**** READING PASSAGE
Linux Disk IO Scheduler
 
suppose i have 10 IO tasks outstanding - each are reads and each space out evenly on the hard drive .... how does the kernel rotate between the IO tasks? how often does it switch from 1 IO to another?

syg00 03-25-2009 08:41 PM

That would be 10 I/O requests, not tasks. In simple terms, the I/Os are queued, in sector address order to minimise head thrashing. Normally if new I/Os come in they are inserted in order unless this causes some of the pending I/Os to get delayed too long in which case they will get preferential scheduling.
How all this is handled depends on the scheduler - as I said that's the 10,000 foot view.

H_TeXMeX_H 03-26-2009 11:10 AM

There are many different strategies:
http://en.wikipedia.org/wiki/I/O_scheduler

But, the only way to know which is best for you is to try it out. You can do so dynamically (while the system is running, in fact, right this very moment) by echoing the name into /sys/block/sda/queue/scheduler where sda is whatever block device you want...
********
**** RAW DATA
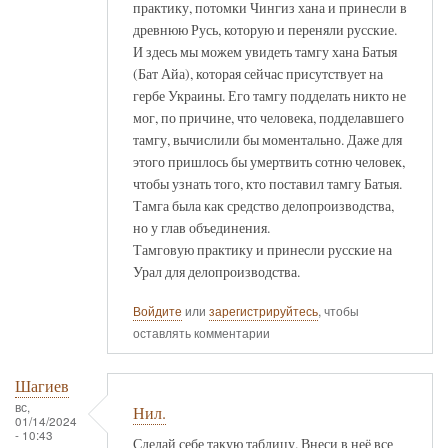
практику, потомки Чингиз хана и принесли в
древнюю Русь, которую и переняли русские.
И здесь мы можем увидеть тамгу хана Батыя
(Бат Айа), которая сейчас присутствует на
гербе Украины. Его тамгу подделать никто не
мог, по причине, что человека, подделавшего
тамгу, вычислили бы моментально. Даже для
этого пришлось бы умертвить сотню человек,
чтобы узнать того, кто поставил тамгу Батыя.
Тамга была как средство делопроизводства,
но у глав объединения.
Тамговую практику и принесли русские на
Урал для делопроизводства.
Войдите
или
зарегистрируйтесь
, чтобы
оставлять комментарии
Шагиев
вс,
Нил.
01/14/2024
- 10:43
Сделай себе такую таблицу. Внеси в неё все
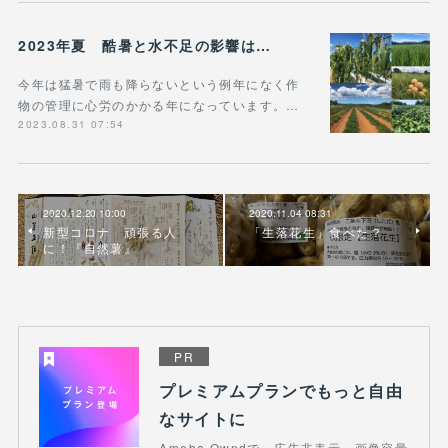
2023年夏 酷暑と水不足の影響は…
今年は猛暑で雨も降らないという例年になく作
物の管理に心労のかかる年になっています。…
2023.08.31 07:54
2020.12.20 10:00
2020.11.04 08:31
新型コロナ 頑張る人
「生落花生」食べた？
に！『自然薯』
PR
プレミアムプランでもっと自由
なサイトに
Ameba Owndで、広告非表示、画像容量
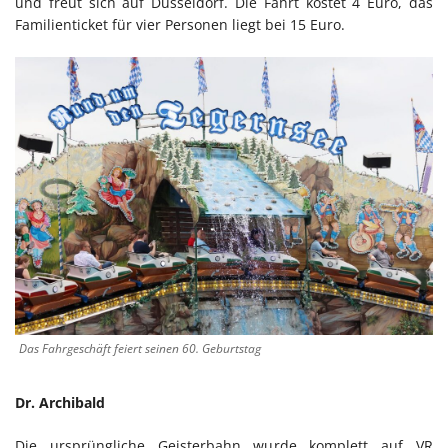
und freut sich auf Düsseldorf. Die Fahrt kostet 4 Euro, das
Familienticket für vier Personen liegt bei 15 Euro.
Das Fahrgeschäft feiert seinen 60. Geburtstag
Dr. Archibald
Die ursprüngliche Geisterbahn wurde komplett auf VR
********
**** RAW DATA
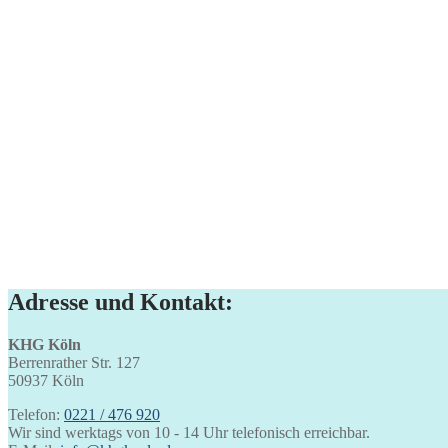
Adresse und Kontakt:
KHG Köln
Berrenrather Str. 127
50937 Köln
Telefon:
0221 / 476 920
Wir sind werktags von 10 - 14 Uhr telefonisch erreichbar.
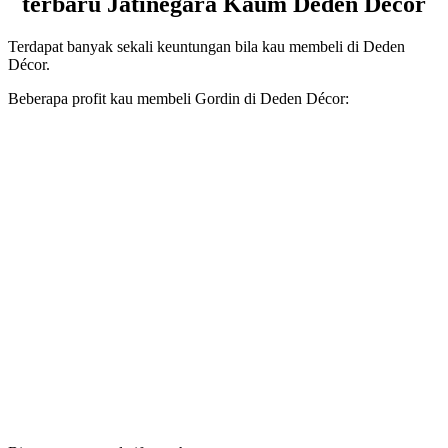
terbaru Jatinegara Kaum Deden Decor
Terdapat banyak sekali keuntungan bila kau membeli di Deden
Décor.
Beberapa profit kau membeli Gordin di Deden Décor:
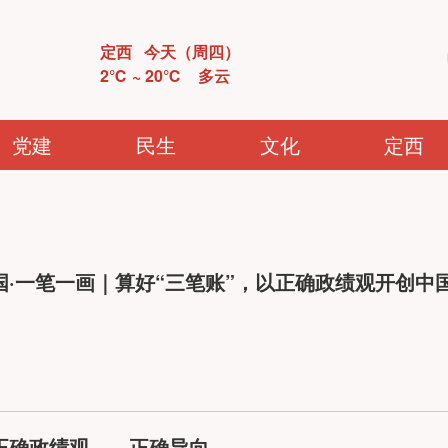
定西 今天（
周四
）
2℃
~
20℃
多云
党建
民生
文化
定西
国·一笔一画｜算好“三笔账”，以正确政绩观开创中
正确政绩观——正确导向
********
**** RAW DATA
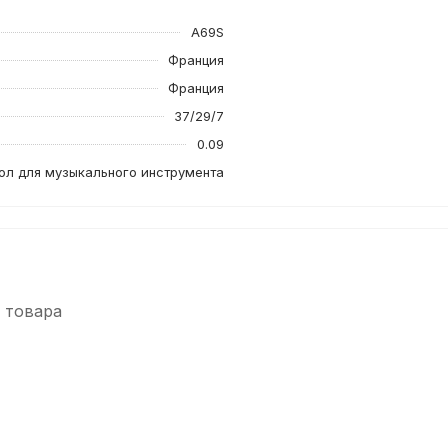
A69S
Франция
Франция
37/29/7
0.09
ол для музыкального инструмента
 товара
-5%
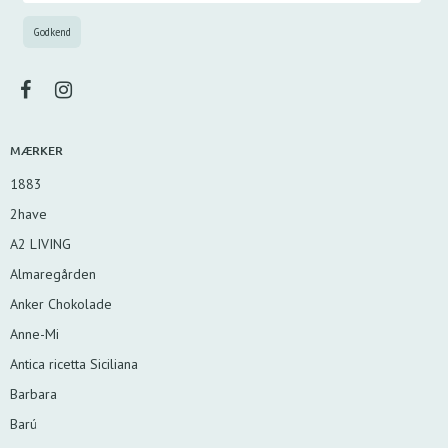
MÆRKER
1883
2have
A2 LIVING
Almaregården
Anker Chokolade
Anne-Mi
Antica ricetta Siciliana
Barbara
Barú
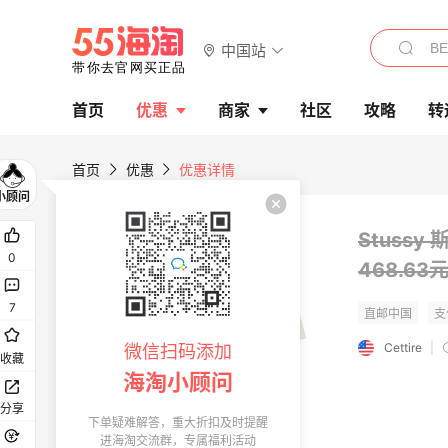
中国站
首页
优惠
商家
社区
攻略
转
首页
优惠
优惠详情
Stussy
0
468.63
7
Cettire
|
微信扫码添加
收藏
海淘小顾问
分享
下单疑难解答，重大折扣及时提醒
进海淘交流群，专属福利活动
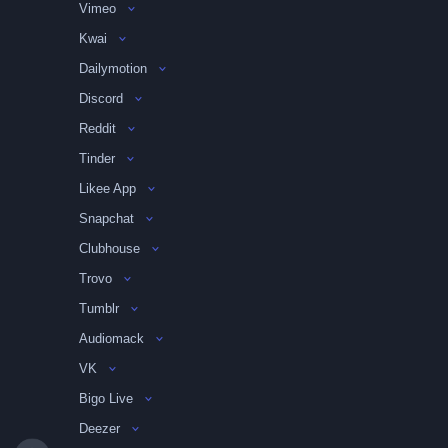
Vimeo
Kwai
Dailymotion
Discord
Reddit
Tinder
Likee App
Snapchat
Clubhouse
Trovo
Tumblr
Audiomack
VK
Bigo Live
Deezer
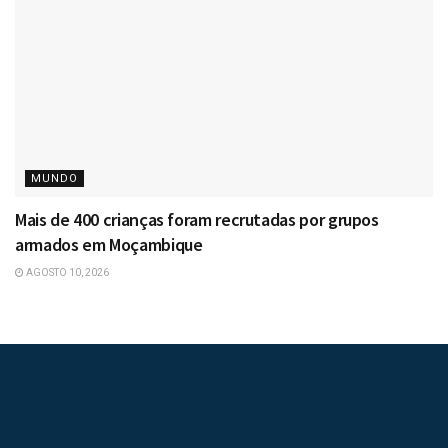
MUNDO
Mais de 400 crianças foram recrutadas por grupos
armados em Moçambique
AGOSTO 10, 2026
********
◆ TASK REQUIREMENTS ◆
1. In the forum thread on the Linux disk I/O scheduler, in what order are pending I/Os queued?
2. Continue the forum thread on the Linux disk I/O scheduler from its final sentence.
The rows were taken from a different source than the forum thread.

◆ RESPONSES FOR EACH TASK ◆
1. They are queued in sector address order, to minimize head thrashing.

2.
Code:

bash-3.1$ cat /sys/block/sda/queue/scheduler
noop anticipatory [deadline] cfq
bash-3.1$ echo cfq > /sys/block/sda/queue/scheduler
bash-3.1$ cat /sys/block/sda/queue/scheduler
noop anticipatory deadline [cfq]


sundialsvcs 03-27-2009 07:40 AM

The I/O scheduler determines the order in which physical requests are carried out, but there are also many buffers and caches that become involved ... on the hardware and the software level.

Under high and persistent I/O request loads, a difference in scheduler algorithms may become noticeable.